I looked around, and realized it was true. There were no follies like those we were accustomed to seeing. “I wonder if the voices are follies, and the memories?” Flashes of substance from out of the chaos, unmade as soon as they were formed, except where we passed. In our bubble of stillness we held them for a while in our senses.
It was hot again when Jolly finally found a break in the cliff face. It looked like part of the white rock had dropped away in an avalanche, leaving a cleft at the top. I guessed there would be a skirt of debris below, but we couldn’t see it.
“It looks rough,” I said.
“So maybe if we keep going, we’ll find a paved road to take us down?”
“Well it’s not impossible.”
He grinned. “You realize, if we were stronger, we could will a road into existence.”
“Or another flying machine.”
“Or our father.”
Or Mama. Or Yaphet. “We’d be gods, if we could do that.”
We made our way down the cleft. The stone walls played strangely with my vision. From the corner of my eye I would see the outline of a window, or the shape of a watching player, but when I turned to look, there would be only white stone. I might have passed it off as an illusion, but Moki was nervous. He would stop and growl at nothing. Then dart ahead and growl again.
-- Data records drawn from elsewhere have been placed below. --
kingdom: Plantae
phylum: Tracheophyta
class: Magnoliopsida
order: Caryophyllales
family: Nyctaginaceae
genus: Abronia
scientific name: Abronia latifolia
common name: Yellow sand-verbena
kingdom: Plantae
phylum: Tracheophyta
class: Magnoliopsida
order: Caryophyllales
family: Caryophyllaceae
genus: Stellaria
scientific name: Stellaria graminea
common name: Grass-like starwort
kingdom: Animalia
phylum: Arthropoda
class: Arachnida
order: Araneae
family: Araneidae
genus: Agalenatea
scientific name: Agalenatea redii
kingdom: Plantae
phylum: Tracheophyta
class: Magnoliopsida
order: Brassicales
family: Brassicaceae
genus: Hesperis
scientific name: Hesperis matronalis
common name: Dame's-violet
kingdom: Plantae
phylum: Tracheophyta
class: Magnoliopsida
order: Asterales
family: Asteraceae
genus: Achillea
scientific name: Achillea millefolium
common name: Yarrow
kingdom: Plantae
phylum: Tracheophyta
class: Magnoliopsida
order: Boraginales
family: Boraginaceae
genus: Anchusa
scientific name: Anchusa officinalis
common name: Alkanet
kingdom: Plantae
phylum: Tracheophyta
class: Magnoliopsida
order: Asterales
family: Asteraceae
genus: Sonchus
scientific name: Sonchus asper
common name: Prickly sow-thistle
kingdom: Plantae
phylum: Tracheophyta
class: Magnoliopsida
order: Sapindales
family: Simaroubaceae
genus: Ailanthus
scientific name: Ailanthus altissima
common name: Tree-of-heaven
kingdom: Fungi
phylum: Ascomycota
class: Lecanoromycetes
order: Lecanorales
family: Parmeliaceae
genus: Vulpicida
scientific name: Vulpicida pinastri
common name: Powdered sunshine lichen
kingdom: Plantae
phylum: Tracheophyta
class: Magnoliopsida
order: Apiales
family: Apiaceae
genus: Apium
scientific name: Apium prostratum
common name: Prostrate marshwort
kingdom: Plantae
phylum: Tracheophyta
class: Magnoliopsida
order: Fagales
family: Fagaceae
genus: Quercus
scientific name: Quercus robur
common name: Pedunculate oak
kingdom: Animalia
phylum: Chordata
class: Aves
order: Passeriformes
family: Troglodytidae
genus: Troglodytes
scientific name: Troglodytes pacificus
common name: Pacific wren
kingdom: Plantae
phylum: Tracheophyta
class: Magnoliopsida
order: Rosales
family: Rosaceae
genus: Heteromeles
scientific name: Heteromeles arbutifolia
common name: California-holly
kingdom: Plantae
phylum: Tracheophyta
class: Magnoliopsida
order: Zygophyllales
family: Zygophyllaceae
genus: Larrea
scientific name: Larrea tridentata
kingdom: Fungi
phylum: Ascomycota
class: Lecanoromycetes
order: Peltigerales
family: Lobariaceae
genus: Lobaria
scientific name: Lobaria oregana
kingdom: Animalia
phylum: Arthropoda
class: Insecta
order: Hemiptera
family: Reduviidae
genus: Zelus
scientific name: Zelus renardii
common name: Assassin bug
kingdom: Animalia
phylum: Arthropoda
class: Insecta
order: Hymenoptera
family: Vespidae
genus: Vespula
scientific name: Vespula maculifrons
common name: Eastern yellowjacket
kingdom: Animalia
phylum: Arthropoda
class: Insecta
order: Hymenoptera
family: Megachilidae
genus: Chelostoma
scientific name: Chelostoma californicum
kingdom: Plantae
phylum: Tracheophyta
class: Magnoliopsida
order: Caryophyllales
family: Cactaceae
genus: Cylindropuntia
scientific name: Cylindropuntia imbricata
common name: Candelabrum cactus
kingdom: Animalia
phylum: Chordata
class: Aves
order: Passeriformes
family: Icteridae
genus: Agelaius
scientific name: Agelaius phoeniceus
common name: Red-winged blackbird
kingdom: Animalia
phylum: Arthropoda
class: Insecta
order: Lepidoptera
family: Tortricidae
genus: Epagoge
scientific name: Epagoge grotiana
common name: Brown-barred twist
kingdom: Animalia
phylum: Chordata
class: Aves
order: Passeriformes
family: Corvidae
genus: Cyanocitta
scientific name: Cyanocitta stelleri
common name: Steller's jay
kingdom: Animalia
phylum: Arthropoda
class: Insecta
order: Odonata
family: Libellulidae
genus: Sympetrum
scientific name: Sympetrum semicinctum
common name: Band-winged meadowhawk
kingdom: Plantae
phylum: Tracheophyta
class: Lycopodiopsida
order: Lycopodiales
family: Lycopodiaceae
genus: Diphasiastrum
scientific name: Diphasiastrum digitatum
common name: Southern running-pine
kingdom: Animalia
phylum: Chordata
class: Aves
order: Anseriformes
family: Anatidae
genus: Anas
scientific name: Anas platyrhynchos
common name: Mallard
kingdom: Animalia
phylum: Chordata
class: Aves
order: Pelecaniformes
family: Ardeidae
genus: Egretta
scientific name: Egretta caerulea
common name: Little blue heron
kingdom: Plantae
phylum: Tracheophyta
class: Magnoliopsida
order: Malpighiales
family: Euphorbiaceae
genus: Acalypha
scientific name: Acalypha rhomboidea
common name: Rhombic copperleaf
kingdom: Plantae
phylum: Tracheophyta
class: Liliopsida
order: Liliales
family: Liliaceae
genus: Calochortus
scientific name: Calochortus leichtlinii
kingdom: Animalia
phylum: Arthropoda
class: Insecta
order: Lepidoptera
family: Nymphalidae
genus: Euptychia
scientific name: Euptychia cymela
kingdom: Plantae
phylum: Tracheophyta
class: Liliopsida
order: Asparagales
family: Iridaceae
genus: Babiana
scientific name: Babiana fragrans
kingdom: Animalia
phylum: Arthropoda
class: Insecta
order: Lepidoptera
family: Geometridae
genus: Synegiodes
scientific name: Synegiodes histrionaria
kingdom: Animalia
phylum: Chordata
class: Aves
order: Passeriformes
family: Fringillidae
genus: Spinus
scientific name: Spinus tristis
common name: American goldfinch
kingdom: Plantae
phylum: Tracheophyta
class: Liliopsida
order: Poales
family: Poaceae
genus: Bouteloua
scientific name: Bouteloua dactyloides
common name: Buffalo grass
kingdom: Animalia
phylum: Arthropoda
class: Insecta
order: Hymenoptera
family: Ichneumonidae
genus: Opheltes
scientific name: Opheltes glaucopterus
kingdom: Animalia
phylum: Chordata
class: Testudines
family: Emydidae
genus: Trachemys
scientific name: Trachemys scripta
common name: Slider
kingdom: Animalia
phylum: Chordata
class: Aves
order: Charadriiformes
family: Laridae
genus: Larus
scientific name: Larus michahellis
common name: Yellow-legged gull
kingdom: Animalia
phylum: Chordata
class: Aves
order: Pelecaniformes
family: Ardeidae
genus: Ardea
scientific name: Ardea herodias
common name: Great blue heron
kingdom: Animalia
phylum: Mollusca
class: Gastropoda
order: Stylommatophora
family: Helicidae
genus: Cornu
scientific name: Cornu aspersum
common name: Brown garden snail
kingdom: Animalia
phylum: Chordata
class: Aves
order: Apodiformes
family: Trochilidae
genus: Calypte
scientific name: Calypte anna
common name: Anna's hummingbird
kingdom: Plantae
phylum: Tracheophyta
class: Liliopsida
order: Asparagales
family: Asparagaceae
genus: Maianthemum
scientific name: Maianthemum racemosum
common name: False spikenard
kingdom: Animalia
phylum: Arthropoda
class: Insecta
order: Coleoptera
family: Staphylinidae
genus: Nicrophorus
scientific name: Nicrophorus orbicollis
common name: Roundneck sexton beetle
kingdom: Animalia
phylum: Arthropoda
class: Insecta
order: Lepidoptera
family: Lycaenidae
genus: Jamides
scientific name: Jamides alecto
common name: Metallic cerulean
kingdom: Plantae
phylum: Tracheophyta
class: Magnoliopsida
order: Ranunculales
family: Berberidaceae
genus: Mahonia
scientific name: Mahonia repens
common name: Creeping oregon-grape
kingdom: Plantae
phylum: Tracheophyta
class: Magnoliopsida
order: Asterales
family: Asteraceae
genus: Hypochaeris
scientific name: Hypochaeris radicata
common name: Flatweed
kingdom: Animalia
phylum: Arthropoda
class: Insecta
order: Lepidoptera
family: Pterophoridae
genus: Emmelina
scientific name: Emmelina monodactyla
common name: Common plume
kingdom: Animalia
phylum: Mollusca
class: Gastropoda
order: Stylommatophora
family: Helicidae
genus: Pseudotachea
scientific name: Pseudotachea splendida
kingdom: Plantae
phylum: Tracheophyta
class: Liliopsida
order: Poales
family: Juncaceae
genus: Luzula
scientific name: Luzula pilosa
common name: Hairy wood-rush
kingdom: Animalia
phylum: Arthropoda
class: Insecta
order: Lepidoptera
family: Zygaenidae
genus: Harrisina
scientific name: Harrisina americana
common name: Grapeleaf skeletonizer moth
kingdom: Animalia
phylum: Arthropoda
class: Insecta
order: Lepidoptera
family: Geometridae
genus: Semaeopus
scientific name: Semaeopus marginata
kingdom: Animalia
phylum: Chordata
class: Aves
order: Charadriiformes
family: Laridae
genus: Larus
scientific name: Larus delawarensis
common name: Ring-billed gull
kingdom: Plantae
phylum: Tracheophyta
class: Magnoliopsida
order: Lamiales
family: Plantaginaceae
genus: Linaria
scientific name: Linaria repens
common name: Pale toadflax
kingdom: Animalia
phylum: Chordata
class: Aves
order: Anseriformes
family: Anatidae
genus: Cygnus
We had been walking several minutes when I slipped on a rock. I caught my balance with a hand against the white stone. In the moment I touched the rock, a burnt black hand reached out of it to grab my arm. I yelped, and flailed wildly, while Moki launched into a storm of barking. The arm dissolved like a soap bubble.
“What was that?” Jolly demanded, and his eyes were wider than I’d ever seen them.
“A bogy, I think.”
They were hideous and they haunted the walls. As we descended they appeared every few minutes: a fire-blackened hand reaching for us, or a burnt face pressing out of the rock. The faces spoke, asking always the same questions: Will you stop him? Will you? Can you? They were the fevered whisperings of our wounded goddess, but they were not her, so we made no answer, but hurried on, and when the cleft ended and we found ourselves on the apron of debris left by the avalanche, we felt relief, for the bogy-haunted walls were behind us.
We had no way to measure time. We were deep within the Cenotaph and neither the sun’s light nor the light of the stars could reach us. In the pit the illumination was always the same: a beautiful silver glow that turned Jolly’s face gray and made Moki’s coat look whitened with age.
All I knew was that we had been walking for many hours. We both started to stumble, but neither of us called for a rest until Jolly almost slipped over another precipice. Even then he did not want to stop, but I insisted he lie down for a time and close his eyes. Moki curled up beside him, and they both fell quickly asleep. I walked circles around them to keep myself awake.